Monheim am Rhein und Leverkusen mit geringsten Gewerbesteuerhebesätzen in NRW

Donnerstag, 30. Juni 2022

Monheim am Rhein und Leverkusen mit geringsten Gewerbesteuerhebesätzen in NRW

Die Gemeinde Verl verzeichnete NRW-weit die geringsten Hebesätze bei der Grundsteuer A (110 Prozent) und Grundsteuer B (190 Prozent). Der Gewerbesteuerhebesatz war in Monheim am Rhein und Leverkusen (jew. 250 Prozent) am niedrigsten.

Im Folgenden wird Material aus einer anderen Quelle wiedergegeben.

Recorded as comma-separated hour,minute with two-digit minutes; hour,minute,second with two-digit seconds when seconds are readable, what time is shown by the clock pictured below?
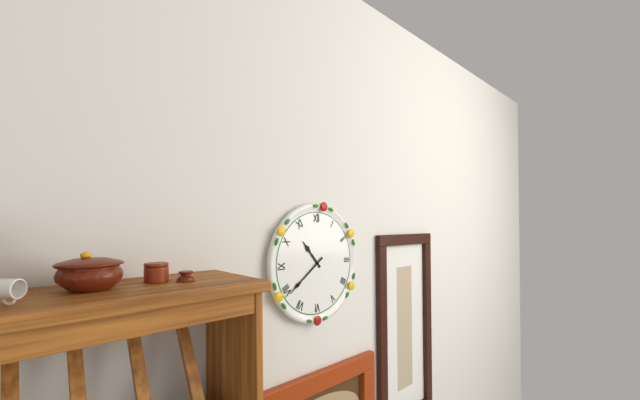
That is 10,39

Düsseldorf (IT.NRW). Welche Kommune in Deutschland bietet Unternehmen den günstigsten Gewerbesteuerhebesatz? Wo sind für Landwirtinnen und Landwirte und wo für Personen mit Hauseigentum die Grundsteuerhebesätze am höchsten? Wie Information und Technik Nordrhein-Westfalen als Statistisches Landesamt mitteilt, stehen diese Informationen ab sofort für das Jahr 2021 kostenlos im Internet zur Verfügung. Die Gemeinschaftsveröffentlichung der Statistischen Ämter des Bundes und der Länder beinhaltet für die 10 789 deutschen Kommunen Angaben zu den Hebesätzen der Grundsteuer A (für land- und forstwirtschaftlich genutzte Flächen), der Grundsteuer B (für sonstige Grundstücke) und der Gewerbesteuer im Jahr 2021.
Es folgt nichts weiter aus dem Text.